WORK TO COMPLETE -
The answer must consist of the records below, repeated exactly.

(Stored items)
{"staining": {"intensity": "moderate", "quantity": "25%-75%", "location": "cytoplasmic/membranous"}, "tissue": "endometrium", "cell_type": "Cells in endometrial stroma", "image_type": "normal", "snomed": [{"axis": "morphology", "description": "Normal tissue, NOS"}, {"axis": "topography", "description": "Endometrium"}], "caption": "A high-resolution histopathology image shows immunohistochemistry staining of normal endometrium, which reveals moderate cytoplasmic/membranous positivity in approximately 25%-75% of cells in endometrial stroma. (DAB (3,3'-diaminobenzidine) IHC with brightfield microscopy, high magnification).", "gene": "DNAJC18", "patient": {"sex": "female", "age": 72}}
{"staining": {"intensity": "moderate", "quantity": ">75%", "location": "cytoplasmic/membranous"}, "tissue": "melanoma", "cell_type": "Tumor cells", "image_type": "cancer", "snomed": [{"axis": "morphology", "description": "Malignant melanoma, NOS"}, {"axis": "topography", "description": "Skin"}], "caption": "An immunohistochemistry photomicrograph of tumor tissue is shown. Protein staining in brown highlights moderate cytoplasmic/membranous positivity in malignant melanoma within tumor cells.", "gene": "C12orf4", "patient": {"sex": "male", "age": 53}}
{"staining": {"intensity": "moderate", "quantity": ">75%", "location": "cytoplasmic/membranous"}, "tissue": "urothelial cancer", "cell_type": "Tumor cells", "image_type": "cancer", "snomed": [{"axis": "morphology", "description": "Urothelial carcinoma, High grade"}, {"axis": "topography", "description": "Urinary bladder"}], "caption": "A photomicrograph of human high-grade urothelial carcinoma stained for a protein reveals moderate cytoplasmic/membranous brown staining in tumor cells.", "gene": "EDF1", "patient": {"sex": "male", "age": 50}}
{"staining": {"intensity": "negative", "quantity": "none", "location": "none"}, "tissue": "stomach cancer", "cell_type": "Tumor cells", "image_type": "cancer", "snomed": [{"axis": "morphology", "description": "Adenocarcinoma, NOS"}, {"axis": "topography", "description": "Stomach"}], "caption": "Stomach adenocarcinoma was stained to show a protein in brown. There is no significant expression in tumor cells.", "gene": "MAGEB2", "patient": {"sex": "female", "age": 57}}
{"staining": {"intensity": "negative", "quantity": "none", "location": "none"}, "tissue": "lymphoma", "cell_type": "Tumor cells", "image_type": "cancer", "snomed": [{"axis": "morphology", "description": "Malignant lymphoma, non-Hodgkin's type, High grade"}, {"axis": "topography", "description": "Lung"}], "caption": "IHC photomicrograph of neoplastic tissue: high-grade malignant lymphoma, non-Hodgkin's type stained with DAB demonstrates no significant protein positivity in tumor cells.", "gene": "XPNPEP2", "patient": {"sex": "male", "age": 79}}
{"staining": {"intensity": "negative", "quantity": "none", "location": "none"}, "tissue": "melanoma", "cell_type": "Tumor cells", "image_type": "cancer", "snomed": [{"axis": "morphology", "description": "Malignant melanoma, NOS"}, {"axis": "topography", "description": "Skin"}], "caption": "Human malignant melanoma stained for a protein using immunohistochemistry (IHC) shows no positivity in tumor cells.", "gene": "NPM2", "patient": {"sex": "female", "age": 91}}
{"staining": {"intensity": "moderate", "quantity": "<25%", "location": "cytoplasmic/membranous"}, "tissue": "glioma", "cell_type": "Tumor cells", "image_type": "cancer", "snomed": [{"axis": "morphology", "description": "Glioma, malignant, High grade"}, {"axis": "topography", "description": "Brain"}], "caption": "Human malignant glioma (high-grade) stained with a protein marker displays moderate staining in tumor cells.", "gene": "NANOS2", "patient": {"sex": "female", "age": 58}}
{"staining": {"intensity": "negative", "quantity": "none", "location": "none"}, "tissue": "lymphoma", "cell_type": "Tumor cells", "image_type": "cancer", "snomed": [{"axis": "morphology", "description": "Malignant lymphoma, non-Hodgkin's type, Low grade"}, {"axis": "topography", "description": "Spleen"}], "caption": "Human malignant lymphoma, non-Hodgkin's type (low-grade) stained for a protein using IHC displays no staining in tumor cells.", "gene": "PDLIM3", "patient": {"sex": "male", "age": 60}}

RESULT OF THIS TASK -
{"staining": {"intensity": "moderate", "quantity": "25%-75%", "location": "cytoplasmic/membranous"}, "tissue": "endometrium", "cell_type": "Cells in endometrial stroma", "image_type": "normal", "snomed": [{"axis": "morphology", "description": "Normal tissue, NOS"}, {"axis": "topography", "description": "Endometrium"}], "caption": "A high-resolution histopathology image shows immunohistochemistry staining of normal endometrium, which reveals moderate cytoplasmic/membranous positivity in approximately 25%-75% of cells in endometrial stroma. (DAB (3,3'-diaminobenzidine) IHC with brightfield microscopy, high magnification).", "gene": "DNAJC18", "patient": {"sex": "female", "age": 72}}
{"staining": {"intensity": "moderate", "quantity": ">75%", "location": "cytoplasmic/membranous"}, "tissue": "melanoma", "cell_type": "Tumor cells", "image_type": "cancer", "snomed": [{"axis": "morphology", "description": "Malignant melanoma, NOS"}, {"axis": "topography", "description": "Skin"}], "caption": "An immunohistochemistry photomicrograph of tumor tissue is shown. Protein staining in brown highlights moderate cytoplasmic/membranous positivity in malignant melanoma within tumor cells.", "gene": "C12orf4", "patient": {"sex": "male", "age": 53}}
{"staining": {"intensity": "moderate", "quantity": ">75%", "location": "cytoplasmic/membranous"}, "tissue": "urothelial cancer", "cell_type": "Tumor cells", "image_type": "cancer", "snomed": [{"axis": "morphology", "description": "Urothelial carcinoma, High grade"}, {"axis": "topography", "description": "Urinary bladder"}], "caption": "A photomicrograph of human high-grade urothelial carcinoma stained for a protein reveals moderate cytoplasmic/membranous brown staining in tumor cells.", "gene": "EDF1", "patient": {"sex": "male", "age": 50}}
{"staining": {"intensity": "negative", "quantity": "none", "location": "none"}, "tissue": "stomach cancer", "cell_type": "Tumor cells", "image_type": "cancer", "snomed": [{"axis": "morphology", "description": "Adenocarcinoma, NOS"}, {"axis": "topography", "description": "Stomach"}], "caption": "Stomach adenocarcinoma was stained to show a protein in brown. There is no significant expression in tumor cells.", "gene": "MAGEB2", "patient": {"sex": "female", "age": 57}}
{"staining": {"intensity": "negative", "quantity": "none", "location": "none"}, "tissue": "lymphoma", "cell_type": "Tumor cells", "image_type": "cancer", "snomed": [{"axis": "morphology", "description": "Malignant lymphoma, non-Hodgkin's type, High grade"}, {"axis": "topography", "description": "Lung"}], "caption": "IHC photomicrograph of neoplastic tissue: high-grade malignant lymphoma, non-Hodgkin's type stained with DAB demonstrates no significant protein positivity in tumor cells.", "gene": "XPNPEP2", "patient": {"sex": "male", "age": 79}}
{"staining": {"intensity": "negative", "quantity": "none", "location": "none"}, "tissue": "melanoma", "cell_type": "Tumor cells", "image_type": "cancer", "snomed": [{"axis": "morphology", "description": "Malignant melanoma, NOS"}, {"axis": "topography", "description": "Skin"}], "caption": "Human malignant melanoma stained for a protein using immunohistochemistry (IHC) shows no positivity in tumor cells.", "gene": "NPM2", "patient": {"sex": "female", "age": 91}}
{"staining": {"intensity": "moderate", "quantity": "<25%", "location": "cytoplasmic/membranous"}, "tissue": "glioma", "cell_type": "Tumor cells", "image_type": "cancer", "snomed": [{"axis": "morphology", "description": "Glioma, malignant, High grade"}, {"axis": "topography", "description": "Brain"}], "caption": "Human malignant glioma (high-grade) stained with a protein marker displays moderate staining in tumor cells.", "gene": "NANOS2", "patient": {"sex": "female", "age": 58}}
{"staining": {"intensity": "negative", "quantity": "none", "location": "none"}, "tissue": "lymphoma", "cell_type": "Tumor cells", "image_type": "cancer", "snomed": [{"axis": "morphology", "description": "Malignant lymphoma, non-Hodgkin's type, Low grade"}, {"axis": "topography", "description": "Spleen"}], "caption": "Human malignant lymphoma, non-Hodgkin's type (low-grade) stained for a protein using IHC displays no staining in tumor cells.", "gene": "PDLIM3", "patient": {"sex": "male", "age": 60}}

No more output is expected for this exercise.